Instrument reading data:
○ ○ ○
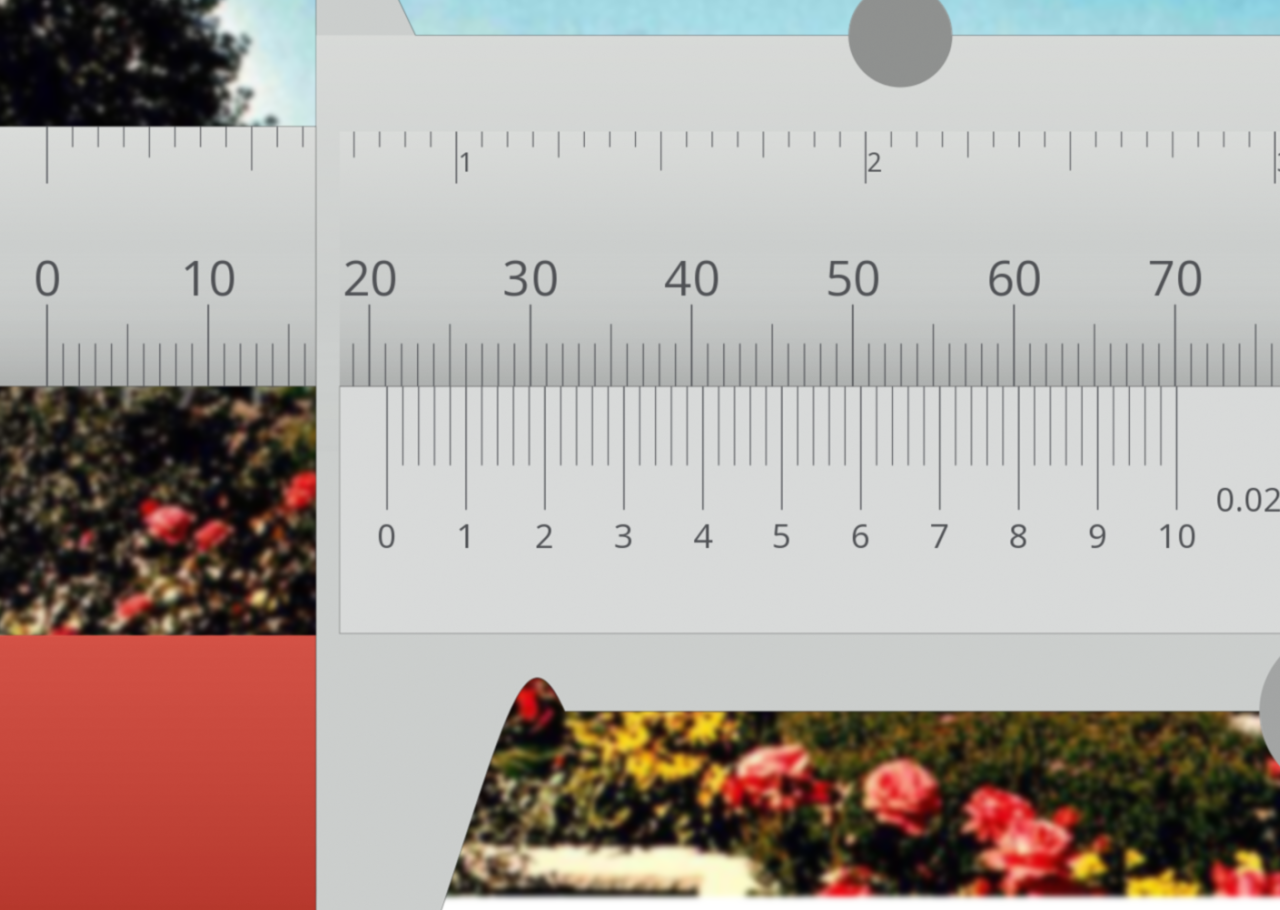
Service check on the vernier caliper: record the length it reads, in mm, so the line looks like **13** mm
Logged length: **21.1** mm
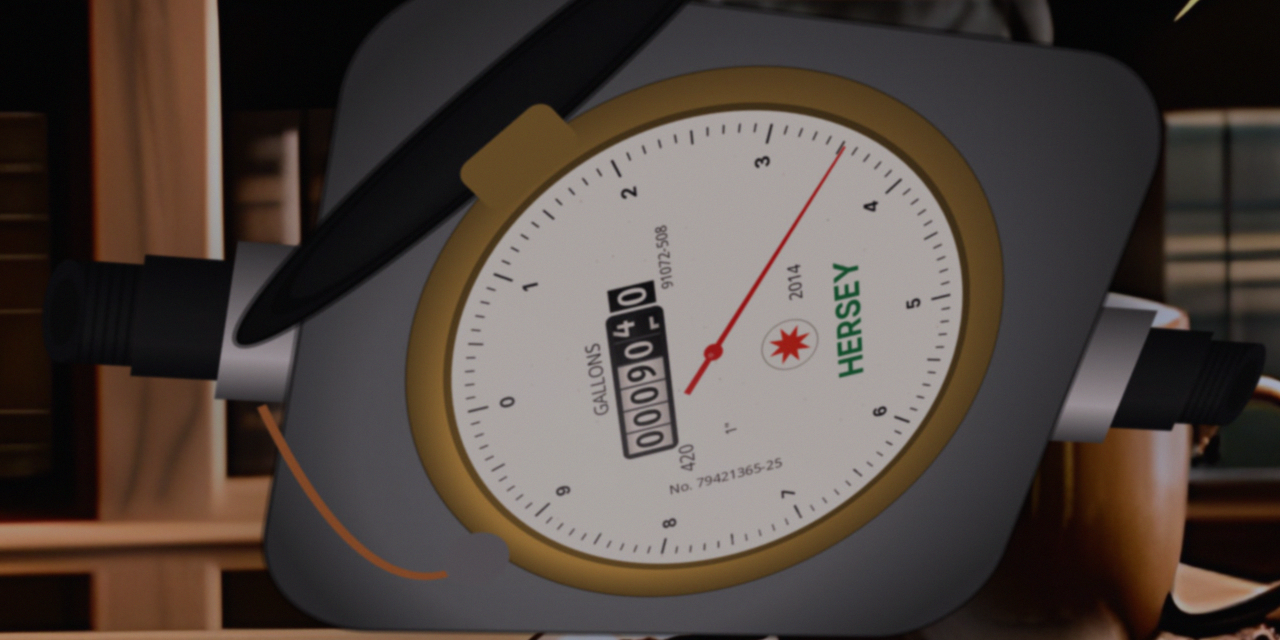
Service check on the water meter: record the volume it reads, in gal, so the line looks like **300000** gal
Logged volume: **9043.5** gal
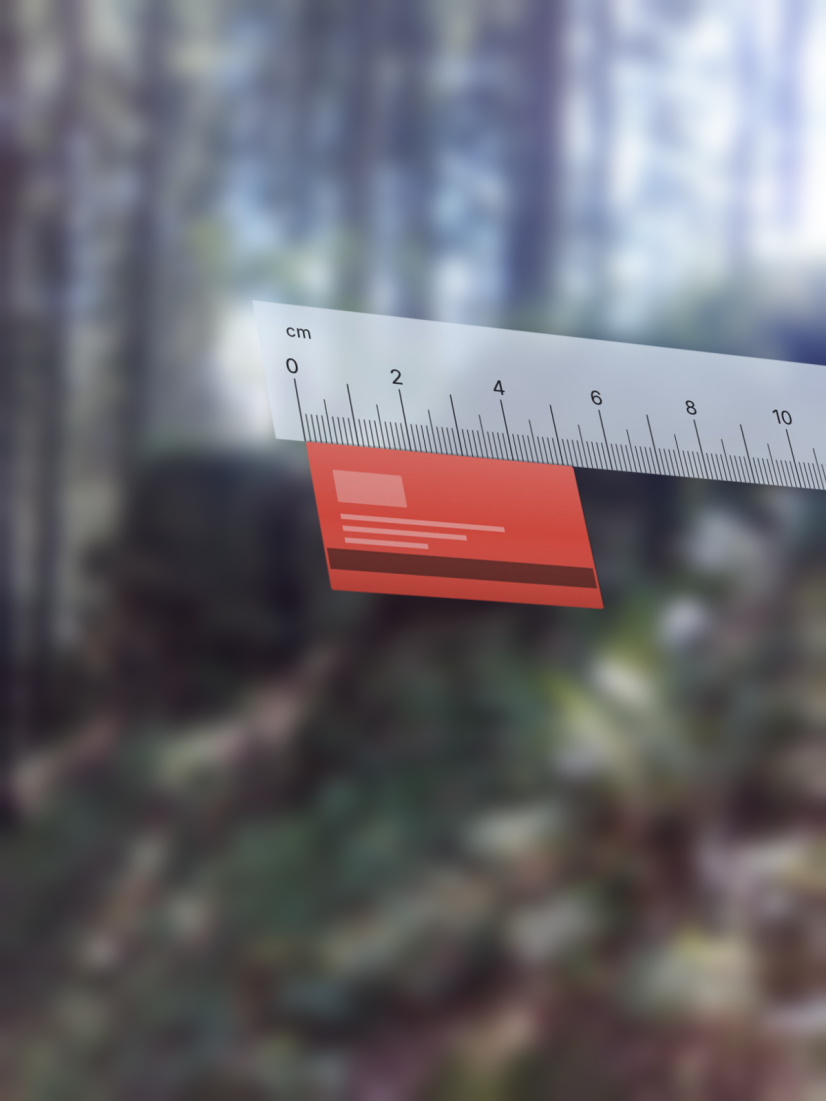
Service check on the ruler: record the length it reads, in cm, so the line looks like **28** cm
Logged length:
○ ○ ○
▶ _What the exercise asks_
In every item above, swap "Service check" for "Routine check" and leave all other text unchanged. Write the lines out again without the pictures.

▶ _Exercise result_
Routine check on the vernier caliper: record the length it reads, in mm, so the line looks like **13** mm
Logged length: **21.1** mm
Routine check on the water meter: record the volume it reads, in gal, so the line looks like **300000** gal
Logged volume: **9043.5** gal
Routine check on the ruler: record the length it reads, in cm, so the line looks like **28** cm
Logged length:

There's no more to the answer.